Immunoglobulin A N-glycosylation Presents Important Body Fluid-specific Variations in Lactating Mothers

Abstract

Secretory Immunoglobulin A (SIgA) is central to mucosal immunity: represents one of the main immunological mechanisms of defense against the potential attack of pathogens. During lactation SIgA is produced by plasmablasts in the mammary gland and is present in breast milk, playing a vital role in the passive immunity of the newborn. Interestingly, the different components of SIgA are highly N-glycosylated, and these N-Glycans have an essential role in health maintenance. In this work, we performed a glycomic study to compare N-glycosylation of SIgA purified from mature breast milk and saliva, and plasma IgA from the same lactating participants. Our results revealed a greater diversity than previously reported, with 89 glycan compositions that may correspond to over 250 structures. Among these glycans, 54 glycan compositions were characterized as body-fluid specific. Most of these unique N-Glycan compositions identified in SIgA from mature milk and IgA from plasma were fucosylated and both fucosylated and sialylated species, whereas in salivary SIgA the unique structures were mainly undecorated complex N-Glycans. In addition, we evaluated the effect of delivery mode on (S)IgA glycosylation. Lactating participants who had given birth by vaginal delivery presented an increased proportion of high mannose and fucosylated glycans in salivary SIgA, and selected high mannose, fucosylated, sialylated, and both fucosylated and sialylated glycans in plasma IgA, indicating that the hormonal changes during vaginal delivery could affect plasma and saliva IgA. These results reveal the structural details that provide a new dimension to the roles of (S)IgA N-Glycans in different tissues, and especially in maternal and new-born protection and infant development. The design of optimal recombinant IgA molecules specifically targeted to protect mucosal surfaces will need to include this dimension of structural detail.
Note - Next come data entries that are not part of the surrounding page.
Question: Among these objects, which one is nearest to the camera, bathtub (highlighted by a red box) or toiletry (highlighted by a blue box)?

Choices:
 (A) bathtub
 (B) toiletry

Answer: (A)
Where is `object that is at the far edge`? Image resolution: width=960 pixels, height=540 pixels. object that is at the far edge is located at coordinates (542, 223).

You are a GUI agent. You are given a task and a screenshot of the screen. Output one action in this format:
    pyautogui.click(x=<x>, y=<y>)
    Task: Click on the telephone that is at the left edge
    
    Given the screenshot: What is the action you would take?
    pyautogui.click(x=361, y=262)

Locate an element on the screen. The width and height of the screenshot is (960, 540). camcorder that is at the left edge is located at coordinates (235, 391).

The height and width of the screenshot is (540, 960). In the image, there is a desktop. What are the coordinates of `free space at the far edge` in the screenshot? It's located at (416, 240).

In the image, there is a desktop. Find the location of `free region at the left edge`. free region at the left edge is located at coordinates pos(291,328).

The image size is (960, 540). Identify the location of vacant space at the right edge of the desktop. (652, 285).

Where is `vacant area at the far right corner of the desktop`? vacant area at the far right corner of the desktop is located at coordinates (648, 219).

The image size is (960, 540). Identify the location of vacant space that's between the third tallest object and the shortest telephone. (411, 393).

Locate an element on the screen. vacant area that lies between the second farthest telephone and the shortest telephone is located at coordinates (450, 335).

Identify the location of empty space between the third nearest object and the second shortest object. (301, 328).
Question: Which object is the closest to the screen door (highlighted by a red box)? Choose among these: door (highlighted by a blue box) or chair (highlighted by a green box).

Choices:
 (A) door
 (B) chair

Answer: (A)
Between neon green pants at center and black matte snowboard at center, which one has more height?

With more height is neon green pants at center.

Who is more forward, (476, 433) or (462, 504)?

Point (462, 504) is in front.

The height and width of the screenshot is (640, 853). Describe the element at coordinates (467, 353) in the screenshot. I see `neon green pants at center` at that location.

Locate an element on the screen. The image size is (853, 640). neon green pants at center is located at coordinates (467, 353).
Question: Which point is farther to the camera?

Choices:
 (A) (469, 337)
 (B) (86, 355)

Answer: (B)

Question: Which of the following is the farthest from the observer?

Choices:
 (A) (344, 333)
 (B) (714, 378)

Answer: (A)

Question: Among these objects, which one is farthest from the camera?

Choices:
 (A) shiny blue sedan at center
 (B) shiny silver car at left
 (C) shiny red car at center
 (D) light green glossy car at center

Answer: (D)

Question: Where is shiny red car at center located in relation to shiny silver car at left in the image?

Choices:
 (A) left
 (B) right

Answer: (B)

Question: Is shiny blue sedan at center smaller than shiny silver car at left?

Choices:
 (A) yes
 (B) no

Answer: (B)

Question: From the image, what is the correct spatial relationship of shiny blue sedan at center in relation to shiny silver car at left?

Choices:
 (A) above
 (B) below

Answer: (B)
Keywords: N-glycosylation; breast milk; chromatography; glycomics; immunoglobulin A; lactation; mass spectrometry; plasma or serum analysis; saliva.

Graphical abstract

Fig. 1.

A, Representative N-glycosylation profiles of SIgA obtained from mature milk and saliva, and plasma IgA from the same donor. High mannose glycans correspond to peaks in red. Complex and hybrid glycans without fucose or sialic acid were categorized as undecorated glycans (orange peaks); glycans containing fucose were selected as fucosylated glycans (green peaks); glycans with sialic acid were categorized as sialylated glycans (pink peaks); and glycans with both fucose and sialic acid were selected as fucosylated + sialylated glycans (blue peaks). B, Relative abundances of N-glycan groups in mature breast milk and saliva SIgA, and plasma IgA. Abundance for each glycan composition in all lactating participants was average to observed tissue-specific N-glycan variations.

Fig. 2.

N-glycan wheels of SIgA from (A) mature breast milk, (B) saliva, and IgA from (C) plasma are denoting individual relative abundances of N-Glycans identified in each tissue. High mannose, undecorated, fucosylated, sialylated, and fucosylated + sialylated glycans represented in shades of red, orange, green, pink and blue colors, respectively.

Fig. 3.

Effect of delivery mode on N-glycosylation of (A) salivary SIgA and (B) plasma IgA. Relative abundance of each IgA N-glycan was compared between cesarean delivery and vaginal delivery. Asterisks indicate the statistical significance in the two groups, p < 0.05. Numbers represent glycan compositions and each given value represents the number of each monosaccharide residue in the following order Hex-HexNAc-Fuc-NeuAc.

Fig. 4.

Comparison of high mannose glycans observed in plasma IgA of lactating participants according to the delivery mode and nonlactating participants. p < 0.05 is considered as statistically significant.